While the Clerk's Office will not refuse to file a proffered paper document, the Clerk's Office will scan it and, if improperly filed, notify the Court that the document was filed in an improper format. An order to show cause (OSC) may be issued in appropriate cases regarding an attorney's disregard for the requirement to utilize electronic filing, or other violations of these electronic filing procedures. See L.R. 110, L.R. 133(d)(3).
All counsel must be registered for CM/ECF. On-line registration is available at www.caed.uscourts.gov.
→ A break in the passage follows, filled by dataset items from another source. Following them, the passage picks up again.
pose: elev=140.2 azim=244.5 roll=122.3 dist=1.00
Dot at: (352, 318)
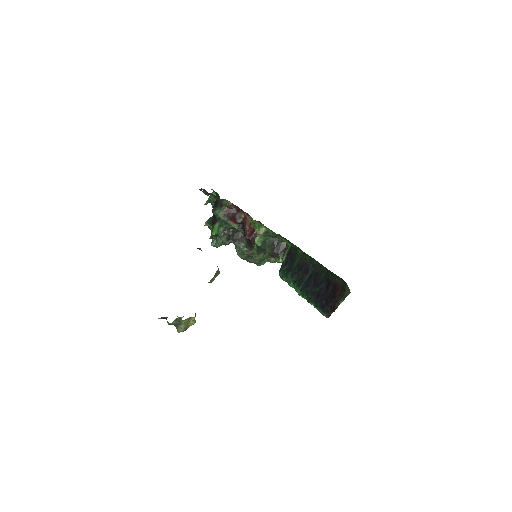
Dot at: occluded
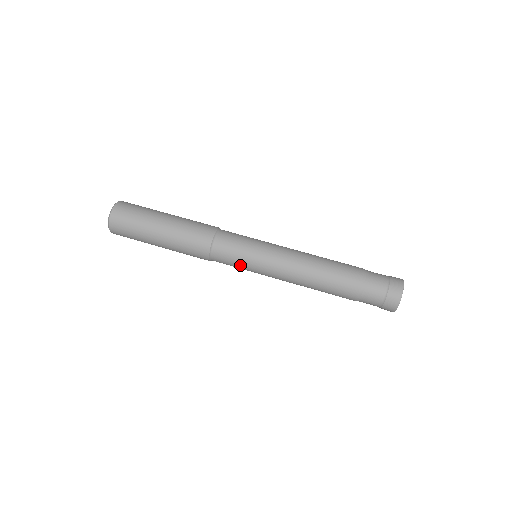
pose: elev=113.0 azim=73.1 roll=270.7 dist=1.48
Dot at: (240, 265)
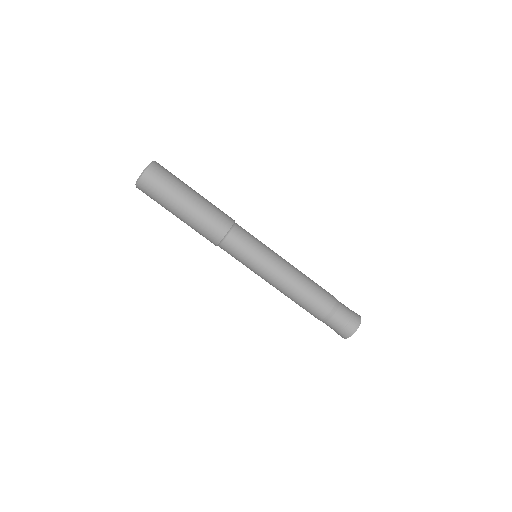
Dot at: (239, 261)
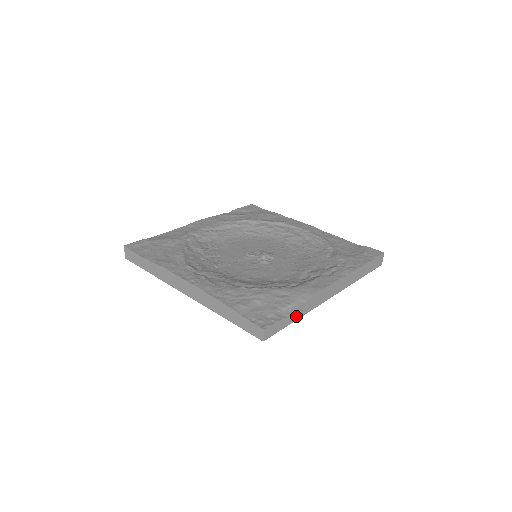
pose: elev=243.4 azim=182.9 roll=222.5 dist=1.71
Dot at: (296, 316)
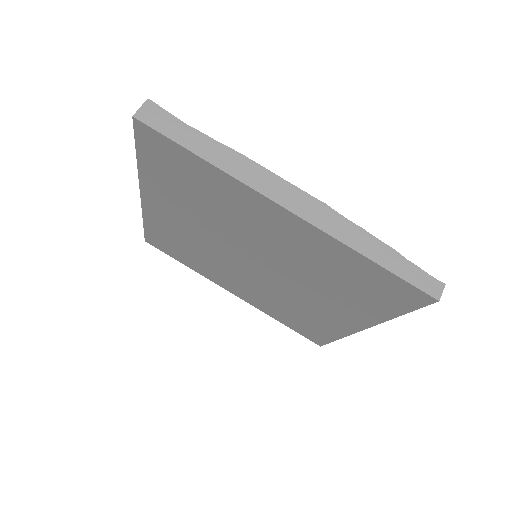
Dot at: occluded
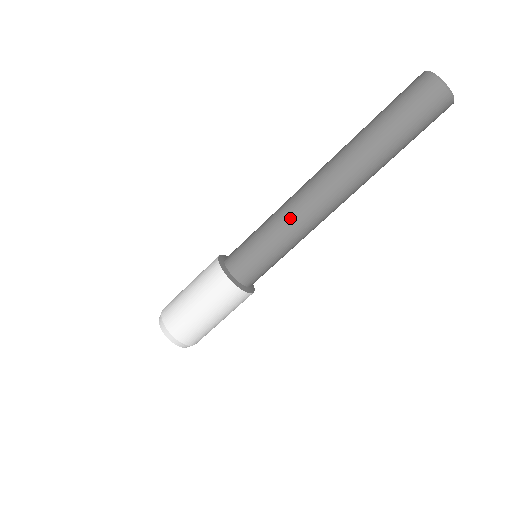
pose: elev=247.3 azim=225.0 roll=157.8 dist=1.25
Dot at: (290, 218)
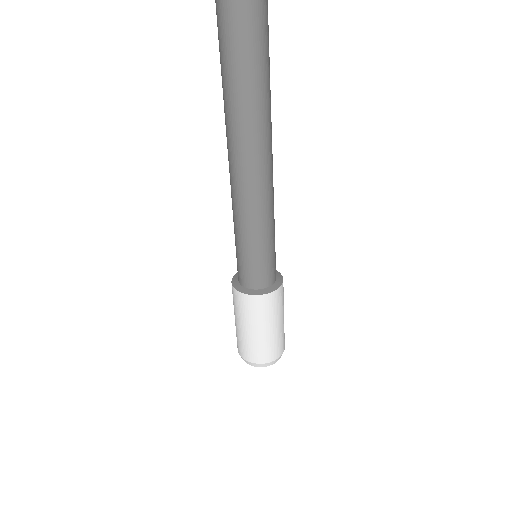
Dot at: (256, 213)
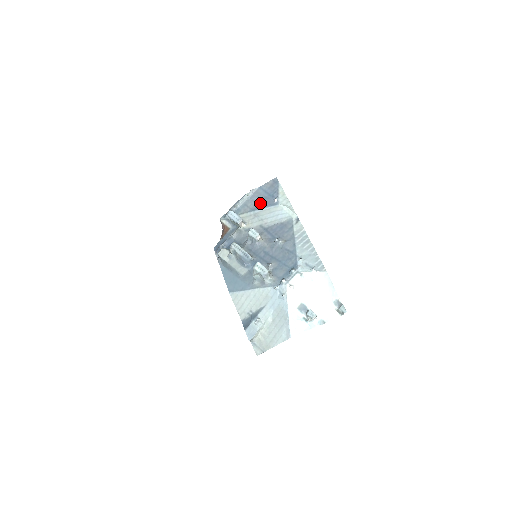
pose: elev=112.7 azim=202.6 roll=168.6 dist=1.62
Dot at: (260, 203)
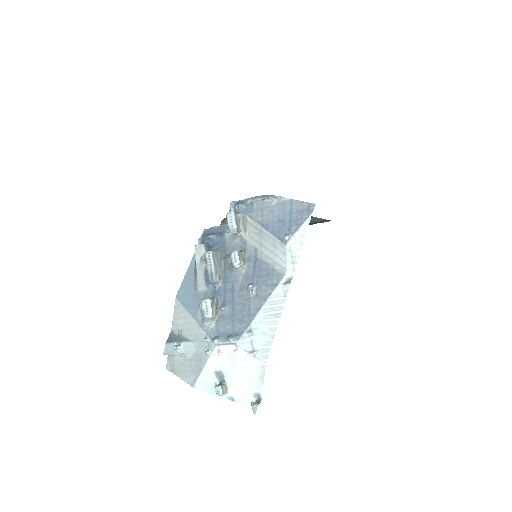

Once registered, counsel will receive a login and password in approximately one (1) week. Counsel must be registered to file documents on-line. See L.R. 135(g). Counsel are responsible for knowing the rules governing electronic filing in the Eastern District. Please review the Court's Local Rules available on the Court's web site.
16. Effect of this Order:
The foregoing Order represents the best estimate of the Court and counsel as to the agenda most suitable to bring this case to resolution. The trial date reserved is specifically reserved for this case. If the parties determine at any time that the schedule outlined in this Order cannot be met, counsel are ORDERED to notify the Court immediately so that adjustments may be made, either by stipulation or by subsequent status conference.
Stipulations extending the deadlines contained herein will not be considered unless accompanied by affidavits or declarations and, where appropriate, attached exhibits which establish good cause for granting the relief requested.
Scheduling orders are vital to the Court's case management. Scheduling orders "are the heart of case management," Koplve v. Ford Motor Co., 795 F.2d 15, 18 (3rd Cir. 1986), and are intended to alleviate case management problems. Johnson v. Mammoth Recreations, Inc., 975 F.2d 604, 610 (9th Cir. 1992). A "scheduling conference order is not a frivolous piece of paper, idly entered, which can be cavalierly disregarded without peril." Johnson, 975 F.2d at 610.
THEREFORE, FAILURE TO COMPLY WITH THIS ORDER SHALL RESULT IN THE IMPOSITION OF SANCTIONS. IT IS SO ORDERED.